И он был прав – как почти всегда.

В течение десятилетий он строил свой духовный мир на фундаменте из британского позитивизма, китайской военной мысли, воплощенной в трактате Сунь Цзы, и безоглядного сингапурского национализма. Этот сильный, закаленный дух обитал внутри столь же здорового, тренированного тела, выращенного в спартанско-сингапурском духе. Философы много рассуждают о проблеме «тела-духа», но в случае с ЛКЮ здесь не наблюдалось никаких проблем. Все детали отлично стыковались друг с другом, как в швейцарских часах сингапурской сборки, которые тикают себе и тикают, не требуя особого внимания.
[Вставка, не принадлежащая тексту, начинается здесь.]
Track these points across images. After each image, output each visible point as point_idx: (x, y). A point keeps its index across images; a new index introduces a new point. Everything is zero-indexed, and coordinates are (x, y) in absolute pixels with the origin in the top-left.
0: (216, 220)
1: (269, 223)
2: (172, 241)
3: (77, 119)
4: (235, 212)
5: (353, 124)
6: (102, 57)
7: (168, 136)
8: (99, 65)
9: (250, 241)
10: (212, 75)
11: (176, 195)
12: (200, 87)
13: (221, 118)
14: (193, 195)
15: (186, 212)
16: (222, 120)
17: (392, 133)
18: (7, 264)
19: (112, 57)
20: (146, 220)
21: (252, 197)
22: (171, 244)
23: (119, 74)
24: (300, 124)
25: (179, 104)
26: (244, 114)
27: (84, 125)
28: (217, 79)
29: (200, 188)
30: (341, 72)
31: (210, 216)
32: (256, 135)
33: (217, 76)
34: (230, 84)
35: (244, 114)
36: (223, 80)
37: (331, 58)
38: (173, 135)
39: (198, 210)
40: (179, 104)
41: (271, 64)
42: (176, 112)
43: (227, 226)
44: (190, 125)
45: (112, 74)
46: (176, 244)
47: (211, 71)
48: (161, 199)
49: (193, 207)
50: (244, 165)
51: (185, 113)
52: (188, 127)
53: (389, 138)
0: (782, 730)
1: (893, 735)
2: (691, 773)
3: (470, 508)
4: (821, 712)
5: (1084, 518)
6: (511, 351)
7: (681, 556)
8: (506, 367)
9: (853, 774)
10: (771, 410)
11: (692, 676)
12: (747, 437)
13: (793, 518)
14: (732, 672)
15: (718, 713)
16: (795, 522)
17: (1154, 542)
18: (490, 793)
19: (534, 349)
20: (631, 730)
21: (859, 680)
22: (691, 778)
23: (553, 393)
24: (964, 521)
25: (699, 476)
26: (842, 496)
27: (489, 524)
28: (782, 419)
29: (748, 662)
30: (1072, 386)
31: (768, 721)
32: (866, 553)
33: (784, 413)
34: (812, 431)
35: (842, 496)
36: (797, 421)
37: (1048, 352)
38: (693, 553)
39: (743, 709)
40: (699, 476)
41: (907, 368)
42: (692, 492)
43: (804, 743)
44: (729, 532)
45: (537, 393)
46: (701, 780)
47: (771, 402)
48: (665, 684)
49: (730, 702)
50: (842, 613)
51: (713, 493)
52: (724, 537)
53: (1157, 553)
Но когда, как сейчас, Ли оказался в тяжелом положении, на ум приходят грустные шутки: Сингапур ведь такая маленькая страна, что – стоит только расслабиться его основателю – каждый поставит себе его в пример и, простудившись, предпочтет взять больничный и поваляться дома.

Тут, конечно, можно возразить: он ведь уже не премьер-министр (на этом посту его сын), он давно отошел от дел (так мы этому и поверили!), ну и все такое прочее. И все равно, покуда жив этот легендарный государственный деятель, он для Сингапура будет оставаться тем, чем является центр для окружности, то есть всегда будет в самой гуще событий.

А тут на тебе – простуда!

И мне на самом деле стало его жалко, хотя с его стороны я никакой жалости никогда не отмечал. Люди говорят, что ЛКЮ – холодная акула с мертвой хваткой, но я с этой его чертой никогда не сталкивался. С теми, кто его окружает, кто приближен к нему, он всегда был педантичным, требовательным, нетерпеливым и – совершенно верно – иной раз безжалостно жестоким. Но ко мне, по крайней мере, это не относилось. Здесь он выступал как терпеливый и всегда готовый прийти на помощь наставник, разъясняя жизненно важные аспекты политики, государственного управления и международных отношений. Предмет его страсти – абстрактные идеи (особенно если в них действительно есть смысл и они применимы на практике). Это мысль об исключительной роли Сингапура (и не пробуйте над этим смеяться, особенно поминая жевательную резинку и розги). Это нетерпимое отношение к политическому идиотизму (если только он не исходит от конгресса США – это богатая тема, но тут вряд ли вы сможете развязать ему язык). Это рассуждения о глупостях в управлении государством (он убежден, что сам таких глупостей никогда не совершал). И наконец, это вера в то, что когда-нибудь Азия займет центральное положение на мировой арене (где последние века господствовали Европа и Америка, но в нынешнем веке им придется уступить Азии).